Implemented a context folding hierarchy (RAW → DETAILED → SUMMARY → CONCEPTS) with fatigue detection thresholds (85%/95%/98%) and fast character-based token estimation.

Used In

Used in RADXA AI Suite (edge inference + RAG + multi-agent orchestration).

Impact

Made long sessions predictable by compressing older context aggressively only when needed, while keeping fresh context at full fidelity for response quality.

Situation

On an edge device, you have two constraints at the same time:

  • The model has a hard context window.
  • The system has a hard RAM/latency budget.

If you stream-chat for long enough, you’ll eventually hit one of them unless you treat context as a managed resource.

The Core Idea: Fold, Don’t Just Slide

Instead of a simple sliding window, RADXA AI Suite documents a 4-level context hierarchy:

class ContextLevel(Enum):
    RAW = 0          # 100% - Recent messages, full fidelity
    DETAILED = 1     # 50%  - Older messages with key details
    SUMMARY = 2      # 25%  - Summarized content
    CONCEPTS = 3     # 10%  - Core concepts only

This gives you a structured way to keep what matters:

  • New messages stay verbatim (RAW).
  • Older history collapses to summaries and concepts when budgets tighten.

Fatigue Detection (When To Fold)

The suite uses explicit thresholds to decide when to compress or prune:

  • 0.85: warning zone
  • 0.95: force compression
  • 0.98: emergency prune

This avoids “hard crash” behavior at 100% context usage by acting early and predictably.

Token Estimation Without Tokenizers

To keep streaming UX responsive, the documented approach uses a character heuristic instead of running a tokenizer on every request:

  • English: ~4 chars/token
  • CJK: ~2 chars/token
  • Code: ~3.5 chars/token

It’s fast enough to run on every request and accurate enough to drive the folding decisions.

Why This Works

This design is explicitly aimed at the “lost in the middle” failure mode of long contexts:

  • Preserve the beginning/end of context where models tend to use information best.
  • Compress the middle first, rather than discarding it blindly.
  • Make the folding actions testable and observable (levels + thresholds) instead of ad-hoc.

Architecture Diagram

Context Folding on Edge LLMs: Fatigue Thresholds and Hierarchical Compression execution diagram

This diagram supports Context Folding on Edge LLMs: Fatigue Thresholds and Hierarchical Compression and highlights where controls, validation, and ownership boundaries sit in the workflow.
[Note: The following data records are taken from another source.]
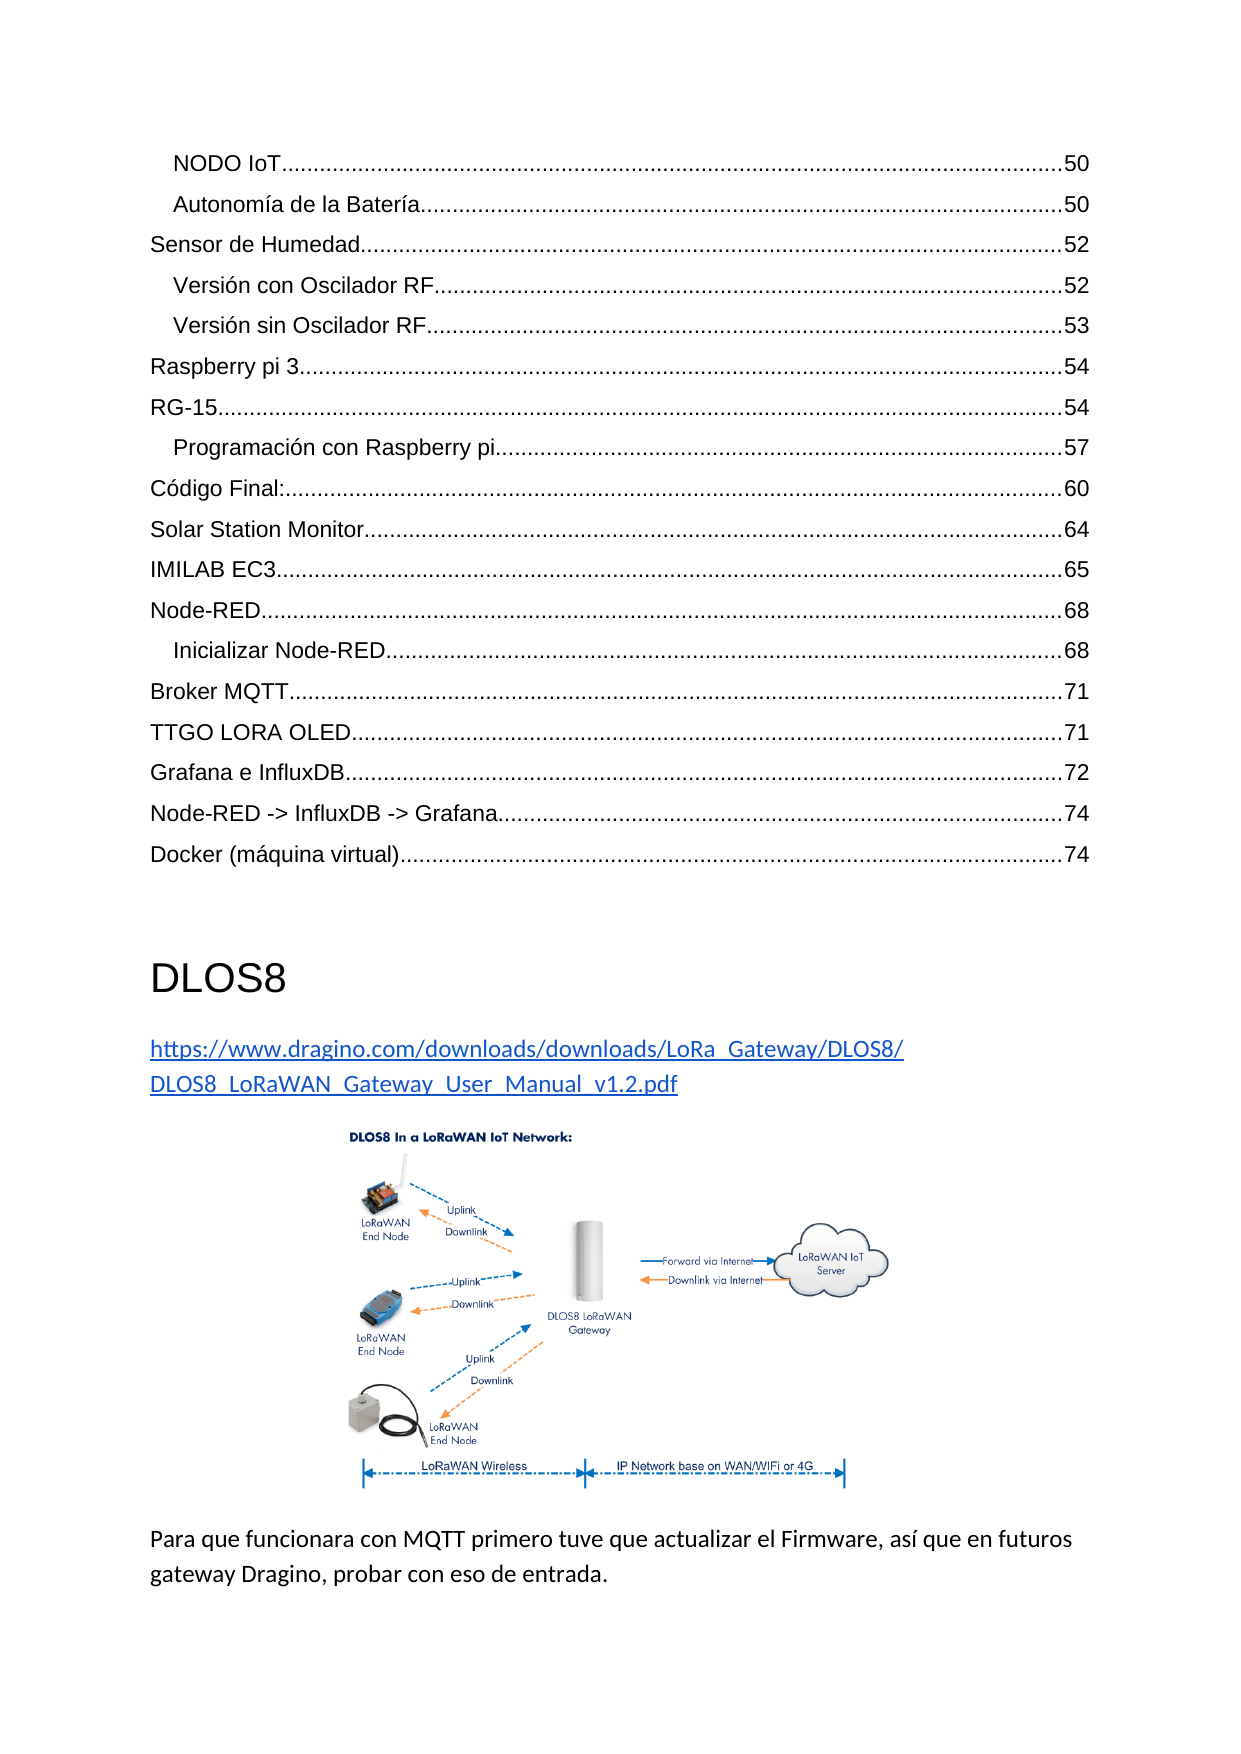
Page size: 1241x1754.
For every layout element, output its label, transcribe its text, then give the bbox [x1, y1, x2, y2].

picture [348, 1128, 892, 1494]
text https://www.dragino.com/downloads/downloads/LoRa_Gateway/DLOS8/DLOS8_LoRaWAN_Gateway_User_Manual_v1.2.pdf [150, 1033, 1090, 1099]
subtitle DLOS8 [150, 953, 1090, 1001]
text Para que funcionara con MQTT primero tuve que actualizar el Firmware, así que en futuros gateway Dragino, probar con eso de entrada. [150, 1523, 1090, 1588]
Post-Specific Engineering Lens

For this post, the primary objective is: Balance model quality with deterministic runtime constraints.
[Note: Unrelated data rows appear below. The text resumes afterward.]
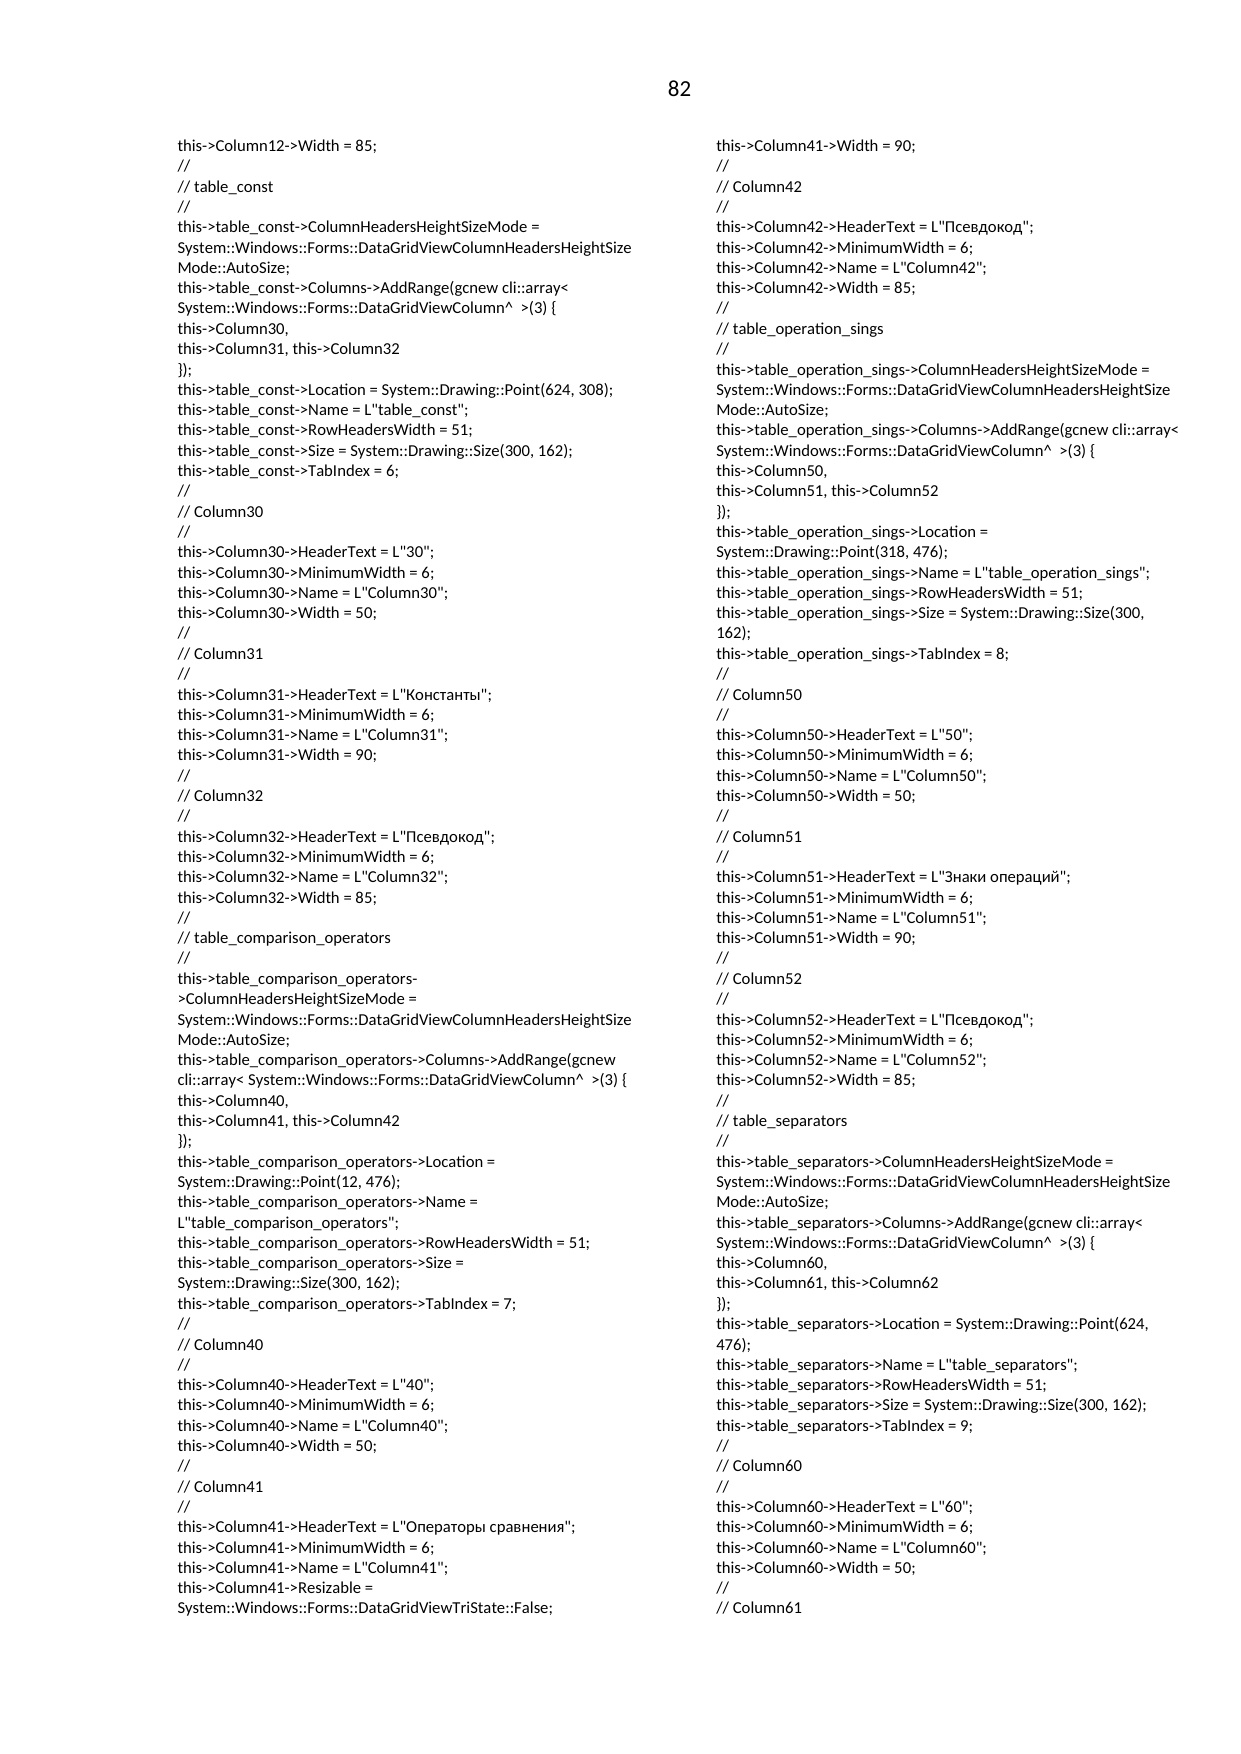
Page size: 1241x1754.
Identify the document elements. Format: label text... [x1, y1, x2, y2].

text this->table_operation_sings->Name = L"table_operation_sings"; [716, 562, 1181, 582]
text // [177, 1313, 642, 1334]
text // Column50 [716, 684, 1181, 704]
text // Column41 [177, 1476, 642, 1496]
text // table_operation_sings [716, 318, 1181, 338]
text this->Column41, this->Column42 [177, 1110, 642, 1131]
text // [177, 907, 642, 927]
text this->Column51->Width = 90; [716, 927, 1181, 948]
text this->Column51->HeaderText = L"Знаки операций"; [716, 867, 1181, 887]
text this->table_comparison_operators->Size = System::Drawing::Size(300, 162); [177, 1252, 642, 1293]
text this->Column50, [716, 460, 1181, 481]
text this->Column51->MinimumWidth = 6; [716, 887, 1181, 907]
text this->Column60, [716, 1252, 1181, 1273]
text // Column31 [177, 643, 642, 663]
text // [716, 663, 1181, 684]
text // [716, 196, 1181, 217]
text this->table_const->ColumnHeadersHeightSizeMode = System::Windows::Forms::DataGridViewColumnHeadersHeightSizeMode::AutoSize; [177, 217, 642, 277]
text this->table_comparison_operators->TabIndex = 7; [177, 1293, 642, 1313]
text // [716, 338, 1181, 359]
text // [716, 1090, 1181, 1110]
text this->table_separators->Name = L"table_separators"; [716, 1354, 1181, 1374]
text // [177, 663, 642, 684]
text this->Column51, this->Column52 [716, 481, 1181, 501]
text this->Column60->Name = L"Column60"; [716, 1537, 1181, 1557]
text this->Column32->HeaderText = L"Псевдокод"; [177, 826, 642, 846]
text this->Column52->HeaderText = L"Псевдокод"; [716, 1009, 1181, 1029]
text // [716, 948, 1181, 968]
text this->table_separators->Size = System::Drawing::Size(300, 162); [716, 1395, 1181, 1415]
text this->Column50->MinimumWidth = 6; [716, 745, 1181, 765]
text this->Column30->MinimumWidth = 6; [177, 562, 642, 582]
text this->table_separators->TabIndex = 9; [716, 1415, 1181, 1435]
text this->Column31, this->Column32 [177, 338, 642, 359]
text // [716, 1435, 1181, 1456]
text // table_separators [716, 1110, 1181, 1131]
text // table_const [177, 176, 642, 196]
text this->Column61, this->Column62 [716, 1273, 1181, 1293]
text this->Column40, [177, 1090, 642, 1110]
text this->table_separators->Location = System::Drawing::Point(624, 476); [716, 1313, 1181, 1354]
text this->Column60->Width = 50; [716, 1557, 1181, 1577]
text this->table_operation_sings->Location = System::Drawing::Point(318, 476); [716, 521, 1181, 562]
text this->Column40->HeaderText = L"40"; [177, 1374, 642, 1395]
text // [177, 1456, 642, 1476]
text this->Column31->Name = L"Column31"; [177, 724, 642, 745]
text this->Column50->HeaderText = L"50"; [716, 724, 1181, 745]
text // [716, 846, 1181, 867]
text this->table_operation_sings->Columns->AddRange(gcnew cli::array< System::Windows::Forms::DataGridViewColumn^ >(3) { [716, 420, 1181, 460]
text this->Column42->Name = L"Column42"; [716, 257, 1181, 277]
text // Column40 [177, 1334, 642, 1354]
text this->table_const->TabIndex = 6; [177, 460, 642, 481]
text this->Column41->Name = L"Column41"; [177, 1557, 642, 1577]
text // [716, 806, 1181, 826]
text this->table_separators->ColumnHeadersHeightSizeMode = System::Windows::Forms::DataGridViewColumnHeadersHeightSizeMode::AutoSize; [716, 1151, 1181, 1212]
text // [177, 623, 642, 643]
text // [177, 481, 642, 501]
text this->Column40->MinimumWidth = 6; [177, 1395, 642, 1415]
text this->Column32->Name = L"Column32"; [177, 867, 642, 887]
text // [716, 1476, 1181, 1496]
text // Column52 [716, 968, 1181, 988]
text this->Column42->Width = 85; [716, 277, 1181, 298]
text this->table_comparison_operators->ColumnHeadersHeightSizeMode = System::Windows::Forms::DataGridViewColumnHeadersHeightSizeMode::AutoSize; [177, 968, 642, 1049]
text this->table_const->Location = System::Drawing::Point(624, 308); [177, 379, 642, 399]
text // [177, 156, 642, 176]
text this->Column41->HeaderText = L"Операторы сравнения"; [177, 1517, 642, 1537]
text this->table_separators->Columns->AddRange(gcnew cli::array< System::Windows::Forms::DataGridViewColumn^ >(3) { [716, 1212, 1181, 1252]
text this->table_const->RowHeadersWidth = 51; [177, 420, 642, 440]
text this->Column60->HeaderText = L"60"; [716, 1496, 1181, 1517]
text this->table_const->Name = L"table_const"; [177, 399, 642, 420]
text this->Column50->Width = 50; [716, 785, 1181, 806]
text this->table_operation_sings->RowHeadersWidth = 51; [716, 582, 1181, 602]
text this->Column12->Width = 85; [177, 135, 642, 156]
text this->table_const->Columns->AddRange(gcnew cli::array< System::Windows::Forms::DataGridViewColumn^ >(3) { [177, 277, 642, 318]
text this->Column40->Width = 50; [177, 1435, 642, 1456]
text this->Column30->Width = 50; [177, 602, 642, 623]
text this->table_comparison_operators->Name = L"table_comparison_operators"; [177, 1192, 642, 1232]
text // Column30 [177, 501, 642, 521]
text // Column42 [716, 176, 1181, 196]
text this->table_comparison_operators->Location = System::Drawing::Point(12, 476); [177, 1151, 642, 1192]
text this->Column31->HeaderText = L"Константы"; [177, 684, 642, 704]
text }); [716, 501, 1181, 521]
text this->Column52->Name = L"Column52"; [716, 1049, 1181, 1070]
text // [716, 298, 1181, 318]
text }); [716, 1293, 1181, 1313]
text // Column61 [716, 1598, 1181, 1618]
text this->Column60->MinimumWidth = 6; [716, 1517, 1181, 1537]
text // [716, 156, 1181, 176]
text }); [177, 1131, 642, 1151]
text this->Column30->Name = L"Column30"; [177, 582, 642, 602]
text this->Column41->Width = 90; [716, 135, 1181, 156]
text // [716, 1131, 1181, 1151]
text // [177, 1354, 642, 1374]
text // [177, 948, 642, 968]
text // [177, 1496, 642, 1517]
text this->Column41->Resizable = System::Windows::Forms::DataGridViewTriState::False; [177, 1577, 642, 1618]
text // Column32 [177, 785, 642, 806]
text // [177, 765, 642, 785]
text // [716, 988, 1181, 1009]
text this->table_separators->RowHeadersWidth = 51; [716, 1374, 1181, 1395]
text this->Column32->MinimumWidth = 6; [177, 846, 642, 867]
text this->Column41->MinimumWidth = 6; [177, 1537, 642, 1557]
text this->Column50->Name = L"Column50"; [716, 765, 1181, 785]
text this->table_operation_sings->ColumnHeadersHeightSizeMode = System::Windows::Forms::DataGridViewColumnHeadersHeightSizeMode::AutoSize; [716, 359, 1181, 420]
text this->Column31->Width = 90; [177, 745, 642, 765]
text this->table_comparison_operators->Columns->AddRange(gcnew cli::array< System::Windows::Forms::DataGridViewColumn^ >(3) { [177, 1049, 642, 1090]
text this->Column42->HeaderText = L"Псевдокод"; [716, 217, 1181, 237]
text this->Column52->Width = 85; [716, 1070, 1181, 1090]
text this->Column30, [177, 318, 642, 338]
text // [177, 521, 642, 542]
text // table_comparison_operators [177, 927, 642, 948]
text // [716, 704, 1181, 724]
text this->table_comparison_operators->RowHeadersWidth = 51; [177, 1232, 642, 1252]
text // [177, 196, 642, 217]
text this->Column51->Name = L"Column51"; [716, 907, 1181, 927]
text // Column51 [716, 826, 1181, 846]
text this->Column31->MinimumWidth = 6; [177, 704, 642, 724]
text this->Column40->Name = L"Column40"; [177, 1415, 642, 1435]
text this->table_operation_sings->TabIndex = 8; [716, 643, 1181, 663]
text this->Column32->Width = 85; [177, 887, 642, 907]
text // [716, 1577, 1181, 1598]
text this->Column52->MinimumWidth = 6; [716, 1029, 1181, 1049]
text // Column60 [716, 1456, 1181, 1476]
text this->table_operation_sings->Size = System::Drawing::Size(300, 162); [716, 602, 1181, 643]
text this->Column42->MinimumWidth = 6; [716, 237, 1181, 257]
text // [177, 806, 642, 826]
text }); [177, 359, 642, 379]
text this->table_const->Size = System::Drawing::Size(300, 162); [177, 440, 642, 460]
text this->Column30->HeaderText = L"30"; [177, 542, 642, 562]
Implementation decisions for this case

  • Chose a staged approach centered on context-window to avoid high-blast-radius rollouts.
  • Used summarization checkpoints to make regressions observable before full rollout.
  • Treated edge-ai documentation as part of delivery, not a post-task artifact.

Practical command path

These are representative execution checkpoints relevant to this post:

./llama-server --ctx-size <n> --cache-type-k q4_0 --cache-type-v q4_0
curl -s http://localhost:8080/health
python benchmark.py --profile edge

Validation Matrix

Validation goalWhat to baselineWhat confirms success
Functional stabilityRSS usage, token latency, and context utilizationruntime memory stays under planned ceiling during peak context
Operational safetyrollback ownership + change windowdecode latency remains stable across repeated runs
Production readinessmonitoring visibility and handoff notesfallback model/profile activates cleanly when pressure increases

Failure Modes and Mitigations

Failure modeWhy it appears in this type of workMitigation used in this post pattern
Over-allocated contextMemory pressure causes latency spikes or OOMTune ctx + cache quantization from measured baseline
Silent quality driftOutputs degrade while latency appears fineTrack quality samples alongside perf metrics
Single-profile dependencyNo graceful behavior under loadDefine fallback profile and automatic failover rule

Recruiter-Readable Impact Summary

  • Scope: optimize local inference under strict memory budgets.
  • Execution quality: guarded by staged checks and explicit rollback triggers.
  • Outcome signal: repeatable implementation that can be handed over without hidden steps.